So it was slightly surprising to hear Andrew Davies rate Ibrox as better for atmosphere than Celtic Park following his side’s successful exercise in frustrating the home support on Saturday.
Ross County arrived with a plan. While there was some evident disappointment at failing to secure all three points after the opportunities created in the first half, only one of which was taken by Alex Schalk, the visitors were far from deflated at taking a point.
It was a different story in the Rangers camp. Growing grumpiness at the home side’s failure to build on Lee Wallace’s equaliser after 71 minutes erupted in a short, sharp burst of jeers at the end.
Rangers manager Mark Warburton understood why. “The fans expect to win at home,” he noted. But it’s now happened just seven times in a dozen league matches at Ibrox this season. Rangers have scored only 17 goals in these fixtures, one fewer than bottom club Inverness Caledonian Thistle.
But centre-half Davies was treating Saturday’s draw as a point won by Ross County, rightly so. “When you come to a place like this, you have to be happy with a point,” he said. Davies, pictured right, an ever-impressive presence at the heart of the Ross County defence, expressed sympathy for the home team as they fought to overcome a battling performance by the visitors as well as cope with the expectation of their supporters.
“We know it’s going to happen,” he said, when asked whether preying on the impatience of these fans featured in the visitors’ game-plan. “It’s a fantastic club but they want to win games, they want to score lots of goals and we know if we keep the ball and frustrate them the crowd will turn.
“You saw that in the first half,” he added. “They [the fans] turned straight away especially when we scored. You could just feel them and I think you could feel their players struggling to cope with that. They’re a fantastic team with a fantastic manager and they’ll be fine. The way they move the ball around is great, so it makes coming away with something even more pleasurable.”
When the going’s good at Rangers, Davies considers Ibrox to be unrivalled in terms of passionate support. But when it’s bad…
“In my opinion the atmosphere’s better than Celtic Park,” he said. “They can get on their backs but they can be really supportive as well, as you saw when they scored the goal and we thought, ‘Oh God here we go, the last 15 minutes are going to be tough’.”
The trouble was, they were not tough enough on County for the Rangers fans’ liking.
Davies lamented Ross County’s failure to take more than one opportunity in the first 45 minutes. Schalk scored with a fine finish after 18 minutes but wasted two other chances, including one after a mix-up involving Rangers goalkeeper Wes Foderingham and teammate Clint Hill that really tested the home support’s tolerance levels.
“If you’re on the front foot and you nick the ball you’ve got a chance,” said Davies. “Even Alex Schalk’s chance – you’ve got to punish them when that happens. If you don’t, they’ll punish you.”

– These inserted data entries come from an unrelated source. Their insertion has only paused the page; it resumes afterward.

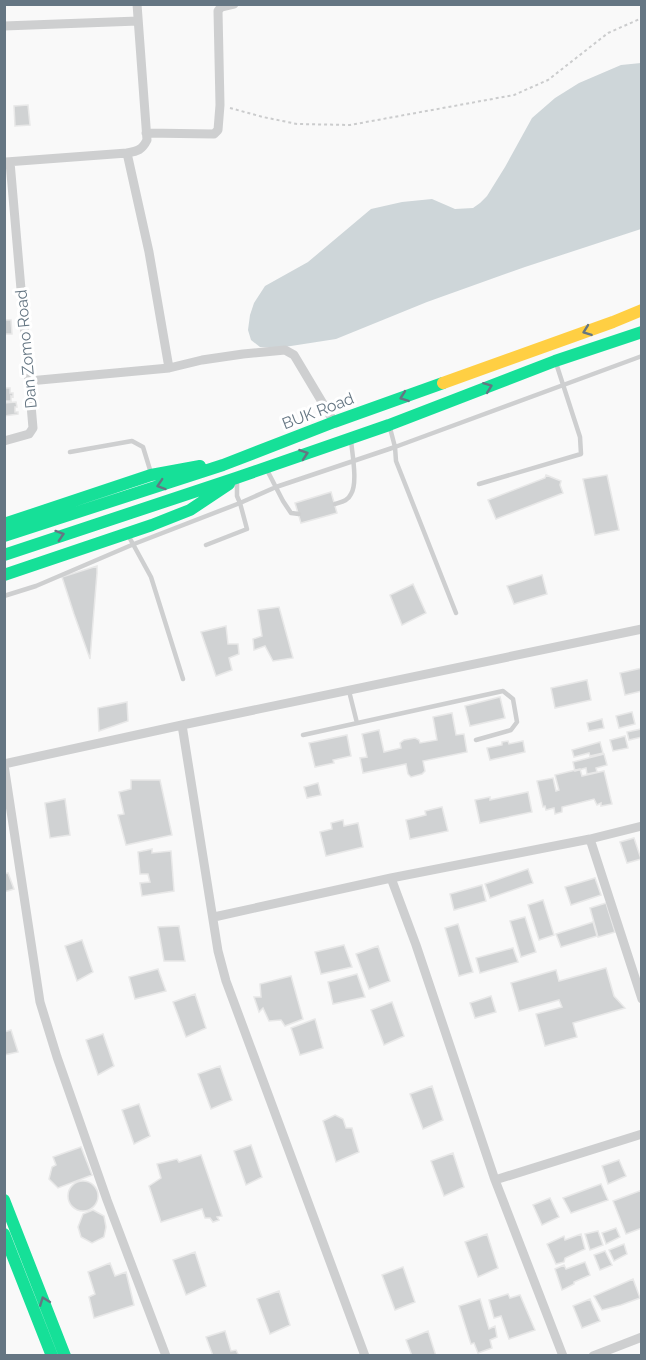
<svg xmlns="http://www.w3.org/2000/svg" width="646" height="1360" viewBox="0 0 646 1360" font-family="Raleway,sans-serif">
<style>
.water{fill:#ced6d9}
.building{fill:#d0d2d3;stroke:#e8e8e8;stroke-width:1.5}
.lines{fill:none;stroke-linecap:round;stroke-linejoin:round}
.path{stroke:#cbcccd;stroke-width:2;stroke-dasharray:3 3;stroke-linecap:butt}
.lane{stroke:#cecfd0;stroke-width:4.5}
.street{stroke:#cecfd0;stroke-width:9}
.fast{stroke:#16e098;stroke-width:12}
.slow{stroke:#ffcf43;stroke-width:12}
.oneway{stroke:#657683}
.labels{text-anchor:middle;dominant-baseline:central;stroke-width:6;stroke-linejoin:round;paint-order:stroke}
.street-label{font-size:16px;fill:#657683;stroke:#fff}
</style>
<rect width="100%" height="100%" fill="#f9f9f9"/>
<path class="water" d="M641,63V229L525,267L427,302L336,339L291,346L276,348L260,347L251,340L248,330L250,315L254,303L265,286L308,262L371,209L402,202L432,199L455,209L473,208L480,203L487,196L505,167L532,118L555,98L579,83L621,65Z"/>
<path class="building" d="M28,105L30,125L15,126L14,106Z
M4,320H11L12,334H4Z
M4,388H10V393H13V397L11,396V401H4Z
M16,402L17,407H15V412H18V414L4,416V403Z
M546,475L561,481L560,485L563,493L496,519L488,500L545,478Z
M607,475L619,530L595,535L583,479Z
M331,492L337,513L301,523L295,503Z
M97,566V573L90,659L74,614L62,577Z
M542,575L547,594L514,604L507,586Z
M413,584L426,613L402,625L390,595Z
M279,607L293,658L273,661L265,646L254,650L253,639L262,636L258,610Z
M226,626L228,644H238L239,654L229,658L232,670L216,676L201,632Z
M642,668V691L625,695L620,673Z
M587,680L591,700L555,708L551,688Z
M500,697L505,718L470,726L465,706Z
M127,702L128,721L99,731L98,708Z
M632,712L635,724L619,728L616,716Z
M452,713L456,735L464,734L467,752L423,761L425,771L422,774L411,777L408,774L406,764L363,773L360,758L367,757L362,734L379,730L384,752L401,748L400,743L404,740L415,738L419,740L420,743L437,740L433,717Z
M602,719L604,728L589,731L587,723Z
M641,729L642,737L629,740L627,732Z
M347,735L351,756L333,760L334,763L315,767L309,743Z
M625,736L628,748L613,751L610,740Z
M508,741L509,744L523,741L525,752L490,760L487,748L502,745V742Z
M600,742L603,753L590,756L589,753L574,757L572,750Z
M604,754L607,765L596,768L597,772L587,774L586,768L575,771L573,762Z
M580,769L582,776L604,771L612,804L601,806V803L597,805L594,799L562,807V812L555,814L554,808L546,810L545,806L543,807L537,781L553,778L556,791L559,790L555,775Z
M131,780H160L172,835L126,845L118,815L124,814L119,792L131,789Z
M318,783L321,795L307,798L304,787Z
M528,792L532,812L480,823L475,800L490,797V800Z
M65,799L70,835L50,838L45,803Z
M442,807L448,831L410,839L406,820L426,815L425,811Z
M343,820L344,826L358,823L363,847L326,856L320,832L332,829L331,823Z
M634,838L641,859L627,863L620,842Z
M152,849V853L171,851L174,891L142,896L140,883L150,882L148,874H140L138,852Z
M528,869L533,883L490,898L485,884Z
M8,873L14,889L4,892V874Z
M595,878L601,895L571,905L565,887Z
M482,885L486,901L454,910L450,894Z
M543,900L554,935L539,940L528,905Z
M606,903L615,932L598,937L590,908Z
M525,917L536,952L521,957L510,921Z
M593,922L597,936L561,947L556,934Z
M458,924L473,972L459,976L445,928Z
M179,926L185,961H164L158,927Z
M82,940L93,972L77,981L65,946Z
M344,945L352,967L321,974L315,952Z
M378,946L390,981L369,989L356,954Z
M513,948L518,962L480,973L476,958Z
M606,968L614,996L625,1008L573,1023L577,1037L545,1046L536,1014L562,1007L559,1000L519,1011L511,983L556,970L559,981Z
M158,969L166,991L135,999L129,977Z
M357,974L365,997L333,1004L328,982Z
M291,976L303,1019L285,1026L281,1020L269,1021L263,1008L259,1012L254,997H261L260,984Z
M195,994L206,1028L186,1037L173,1002Z
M491,996L496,1012L475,1018L470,1003Z
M392,1002L404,1036L384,1045L371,1010Z
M315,1019L323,1048L300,1055L291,1028Z
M11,1030L18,1052L4,1055V1032Z
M103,1034L114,1066L98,1075L86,1040Z
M220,1066L232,1100L211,1109L198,1074Z
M432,1086L443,1120L423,1129L410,1094Z
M139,1104L150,1136L134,1144L122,1110Z
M335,1115L343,1119L346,1128H352L359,1152L336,1162L323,1121Z
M251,1145L262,1177L246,1185L234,1151Z
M81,1147L92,1175L58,1188L49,1179L52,1167L56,1165L53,1157Z
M453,1153L464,1187L444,1196L431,1161Z
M201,1155L222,1216L217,1217L219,1220L213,1222L210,1218H205L202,1209L161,1222L149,1186L161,1178L157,1164L177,1159L179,1162Z
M619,1160L626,1176L608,1184L602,1166Z
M68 1196a15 15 0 1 1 30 0a15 15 0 1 1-30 0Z
M601,1184L608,1200L571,1213L563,1198Z
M642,1190V1228L626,1234L613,1201Z
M550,1198L559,1217L542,1225L533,1205Z
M93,1210L104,1216L106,1227L104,1237L92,1243L81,1237L78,1227L83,1214Z
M616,1228L620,1237L606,1244L602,1233Z
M598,1231L603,1245L590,1250L585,1234Z
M487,1234L498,1268L478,1277L465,1242Z
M581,1234L585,1249L565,1258L564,1262L556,1264L547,1244L564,1236L565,1240Z
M624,1244L627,1254L614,1261L609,1250Z
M605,1251L612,1265L600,1270L594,1255Z
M195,1252L206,1286L186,1295L173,1260Z
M585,1262L590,1275L574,1282V1284L562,1290L555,1269L564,1265L566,1269Z
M110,1263L115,1276L126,1272L134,1305L94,1318L89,1297L95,1294L88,1272Z
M403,1267L415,1302L395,1310L382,1275Z
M633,1279L640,1298L621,1305L602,1310L594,1296Z
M279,1291L290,1325L270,1334L257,1299Z
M508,1294L510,1298L520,1295L535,1330L509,1339L501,1316L494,1318L489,1300Z
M480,1299L489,1329L495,1326L497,1337L490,1340L492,1348L478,1353L474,1343L471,1344L459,1306Z
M590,1299L600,1321L582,1328L573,1306Z
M225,1331L231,1351L236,1350L239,1356H213L206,1337Z
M428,1331L436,1356H412L406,1340Z"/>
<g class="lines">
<path class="path" d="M230,108L263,117L297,124L350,125L514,95L548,80L608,33L642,18"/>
<path class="lane" d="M390,428L395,447L396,461L456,613
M70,452L132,441L143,447L151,473
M267,470L283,501L291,513L299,514
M479,484L581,454L580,437L556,363
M335,504C341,502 348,501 351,494C358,483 352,453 351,440
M128,535L151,577L183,679
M206,545L247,529L240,503L276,487L395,447L642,356
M4,596L36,586L134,544L240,503L237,496V480
M349,691L357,723
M303,735L503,691L513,699L517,722L511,730L476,740"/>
<path class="street" d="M4,26L138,21
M146,133L214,134L218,130L220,105L218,11L221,7L234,4
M127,153L149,252L169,368
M6,162L127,153C138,151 142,150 147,140L137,4
M29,381L169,368L202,360L243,354L285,350L294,355L334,422
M4,441L29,434L33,428L10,162
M182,725L218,951L226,981L365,1356
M4,764L182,725L642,629
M4,765L40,1002L57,1057L107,1200L166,1356
M590,839L642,999
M391,878L416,945L495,1180L563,1356
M214,917L391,878L590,839L642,826
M495,1180L642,1134
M593,1356L642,1337"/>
<path class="fast" d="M4,524L151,475L200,466
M4,536L223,465L334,422L443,383
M4,555L236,478L389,425L555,361L642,332
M4,575L152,525L190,510L229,484
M4,1200L65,1356
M4,1234L52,1356"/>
<path class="slow" d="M443,383L613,322L642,310"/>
</g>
<defs><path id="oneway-chevron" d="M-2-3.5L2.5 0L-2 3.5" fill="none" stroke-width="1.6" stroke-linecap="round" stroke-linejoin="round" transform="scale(1.5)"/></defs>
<g class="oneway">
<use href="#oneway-chevron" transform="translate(587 331) rotate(160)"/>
<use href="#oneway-chevron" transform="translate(488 387) rotate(-21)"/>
<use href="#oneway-chevron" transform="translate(404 397) rotate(160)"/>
<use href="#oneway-chevron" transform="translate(304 454) rotate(-19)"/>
<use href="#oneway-chevron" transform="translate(161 485) rotate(162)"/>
<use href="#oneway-chevron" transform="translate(60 535) rotate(-18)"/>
<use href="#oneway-chevron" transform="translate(44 1301) rotate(-111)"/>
</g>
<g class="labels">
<g class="street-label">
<text transform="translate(26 349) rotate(-95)">Dan Zomo Road</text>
<text transform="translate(318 411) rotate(-21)">BUK Road</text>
</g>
</g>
<rect width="646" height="1360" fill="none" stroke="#657683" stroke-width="12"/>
</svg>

But the punishment meted out did not go nearly far enough to appease the Rangers supporters. An equaliser, scored by Wallace after good work between him and Jon Toral on the left flank, did not form the first step to all three points. Rangers huffed and puffed but displayed little cutting edge.
When they did get near to Ross County’s goal, they found goalkeeper Scott Fox in inspired form. It perhaps summed things up that Davies himself came nearest to scoring for Rangers when chesting a James Tavernier cross goalwards. Fox was the equal to it, tipping Davies’ inadvertent effort over the bar.
“I didn’t want to handball it and it’s come off my chest and he’s made a reaction save,” said Davies. It was a sign of how desperate Rangers fans were getting that there were loud penalty appeals when the defender made his intervention.
In view of the perhaps unhelpful tension in the stands, it might suit Rangers that their next two league games after hosting Morton in the Scottish Cup this weekend are away at Dundee and Inverness. Midfielder Jason Holt, however, disagrees playing at home is becoming a problem for the team.
“With the size of Rangers, the expectation is there and Rangers as a club need to rise to that,” he said. “We need to go and show on the pitch what we are capable of.
“It’s up to the players to step up to the mark and do what’s required for us. I think every player is well equipped to come and play at this club. The expectation levels are high and quite rightly so. So it’s down to us as players to cope with it.”